4 through a fourth transmission line having a predetermined line length that is a sum of a first line length of 4 and a second line length of 0 or a natural number multiple of the guide wavelength. The fourth terminal of the second hybrid circuit is electrically connected to the input terminal of the resonance circuit of the second embodiment.
The line length from the fourth terminal of the hybrid circuit to the ground terminal of the second resonance circuit via the input terminal of the second resonance circuit is 1/1 / of the guide wavelength corresponding to the average frequency.

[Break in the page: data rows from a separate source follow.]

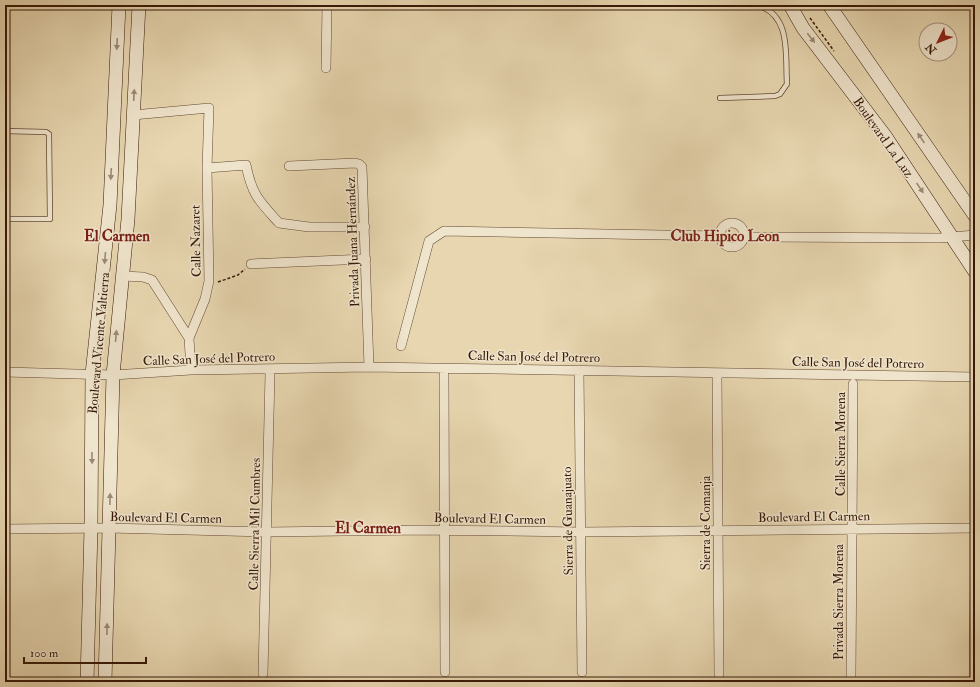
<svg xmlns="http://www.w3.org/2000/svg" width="980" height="687" viewBox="0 0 980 687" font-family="'IM FELL Double Pica',serif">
<rect width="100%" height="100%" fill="#e7d6b0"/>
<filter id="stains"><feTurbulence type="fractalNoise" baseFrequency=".005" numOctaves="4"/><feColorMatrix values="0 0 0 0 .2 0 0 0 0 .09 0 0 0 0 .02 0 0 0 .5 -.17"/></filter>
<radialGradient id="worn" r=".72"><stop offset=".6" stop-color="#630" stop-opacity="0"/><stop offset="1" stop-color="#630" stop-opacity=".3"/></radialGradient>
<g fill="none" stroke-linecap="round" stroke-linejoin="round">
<defs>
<path id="service" d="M720,98l55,-2 5,-2 7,-10c-2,-29 5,-69 -30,-79
M5,131l41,1 3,2 1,85h-45"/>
<path id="minor" d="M326,68l1,-63
M133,115l76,-7 -2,60 2,113 -4,18 -16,39 2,32
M289,166l66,-3 4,1 3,3 7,200
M207,168l39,-3c6,30 13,36 33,58l30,4h56
M720 235a12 12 0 1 1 24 0a12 12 0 1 1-24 0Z
M744,237l196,1 35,-3
M251,264l115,-5
M123,276l20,1 9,3 37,58
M401,346l28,-105 15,-10 276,5
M579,370l3,302
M5,372l108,3 78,-5 178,-3 606,10
M717,373l2,301
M444,375l1,297
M5,529l104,-1 157,4 156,-2 159,2 394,-4
M263,674l7,-300
M851,676l2,-292
M974,678l1,-94"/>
<path id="secondary" d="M790,5l13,23 83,109 89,135
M829,5l146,211
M87,682l4,-154 1,-154 18,-169 9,-200
M105,682l8,-307 15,-156 11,-214"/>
</defs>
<!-- service casing -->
<use href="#service" stroke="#634832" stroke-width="6"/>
<!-- minor casing -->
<use href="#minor" stroke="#634832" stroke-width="10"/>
<!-- secondary casing -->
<use href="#secondary" stroke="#371908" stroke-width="14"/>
<!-- path -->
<path stroke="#371908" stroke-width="1.5" stroke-dasharray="3 2" stroke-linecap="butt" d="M810,18l24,33
M218,282l20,-7 7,-6"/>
<!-- service -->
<use href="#service" stroke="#efe4cc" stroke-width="4.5"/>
<!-- minor -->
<use href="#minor" stroke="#efe4cc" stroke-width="9"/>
<!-- secondary -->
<use href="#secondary" stroke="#efe4cc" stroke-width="13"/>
</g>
<!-- one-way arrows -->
<defs><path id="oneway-solid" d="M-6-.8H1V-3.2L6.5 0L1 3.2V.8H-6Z"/></defs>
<g fill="#9c8974">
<use href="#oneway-solid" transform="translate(811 38) rotate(52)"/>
<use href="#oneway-solid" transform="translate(117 44) rotate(93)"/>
<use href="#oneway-solid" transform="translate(134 95) rotate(-87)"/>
<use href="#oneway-solid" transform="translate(921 138) rotate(-124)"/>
<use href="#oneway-solid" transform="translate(111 174) rotate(93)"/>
<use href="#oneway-solid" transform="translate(920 188) rotate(56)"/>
<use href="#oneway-solid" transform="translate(105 258) rotate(95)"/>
<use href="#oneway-solid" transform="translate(116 336) rotate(-85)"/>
<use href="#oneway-solid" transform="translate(92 458) rotate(89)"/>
<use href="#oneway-solid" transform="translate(110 499) rotate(-89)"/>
<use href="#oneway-solid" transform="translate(107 629) rotate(-89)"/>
</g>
<g text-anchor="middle" stroke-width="3" stroke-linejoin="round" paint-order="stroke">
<!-- street labels -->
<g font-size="13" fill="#371908" stroke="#efe4cc">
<text transform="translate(884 137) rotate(55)" y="5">Boulevard La Luz</text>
<text transform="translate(195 241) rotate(-91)" y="5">Calle Nazaret</text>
<text transform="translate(352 242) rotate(-92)" y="5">Privada Juana Hernández</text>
<text transform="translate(98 343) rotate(-85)" y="5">Boulevard Vicente Valtierra</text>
<text transform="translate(534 356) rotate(1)" y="5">Calle San José del Potrero</text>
<text transform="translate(209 358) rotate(-2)" y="5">Calle San José del Potrero</text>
<text transform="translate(858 362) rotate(1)" y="5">Calle San José del Potrero</text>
<text transform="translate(840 444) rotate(-90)" y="5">Calle Sierra Morena</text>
<text transform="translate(814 516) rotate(-1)" y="5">Boulevard El Carmen</text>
<text transform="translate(166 517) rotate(1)" y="5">Boulevard El Carmen</text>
<text transform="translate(490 518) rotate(1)" y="5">Boulevard El Carmen</text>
<text transform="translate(567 521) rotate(-91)" y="5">Sierra de Guanajuato</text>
<text transform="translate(705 523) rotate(-90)" y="5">Sierra de Comanja</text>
<text transform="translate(254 524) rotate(-89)" y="5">Calle Sierra Mil Cumbres</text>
<text transform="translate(838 602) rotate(-90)" y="5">Privada Sierra Morena</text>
</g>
<!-- quarter labels -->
<g font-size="15" font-weight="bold" fill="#7a1f14" stroke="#efe4cc">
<text x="117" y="241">El Carmen</text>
<text x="725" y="241">Club Hipico Leon</text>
<text x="368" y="533">El Carmen</text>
</g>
</g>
<!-- margin -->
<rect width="980" height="687" fill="none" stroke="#e7d6b0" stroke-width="20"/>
<rect x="6" y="6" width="968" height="675" fill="none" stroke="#371908" stroke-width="2"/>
<rect x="10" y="10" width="960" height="667" fill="none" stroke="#371908"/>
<!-- north arrow -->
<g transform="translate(938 42) rotate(227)"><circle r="19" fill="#efe4cc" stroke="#a5937e"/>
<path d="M0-3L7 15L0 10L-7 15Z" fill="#8f2418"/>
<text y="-6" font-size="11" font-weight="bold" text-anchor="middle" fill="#371908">N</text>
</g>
<!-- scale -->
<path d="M24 657v6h122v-6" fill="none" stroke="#371908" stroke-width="2"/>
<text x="30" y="657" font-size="12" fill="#371908" stroke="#efe4cc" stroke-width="3" paint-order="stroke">100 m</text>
<rect width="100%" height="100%" filter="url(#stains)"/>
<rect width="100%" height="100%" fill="url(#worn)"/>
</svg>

4 through a fifth transmission line having a predetermined line length that is the sum of a third line length of 4, and a fourth line length of 0 or a natural number multiple of the guide wavelength. A power combining / distributing device electrically connected to an input terminal of the resonant circuit. 2. The power combining and distributing apparatus according to claim 1, wherein said combining circuit is a hybrid circuit. 3. The power combining and distributing apparatus according to claim 1, wherein said combining circuit is a Y-type power combining and distributing circuit. 4. The power supply according to claim 2, wherein said combining circuit further has an eighth terminal paired with said seventh terminal, and said eighth terminal is terminated by a resistor. Synthetic dispenser.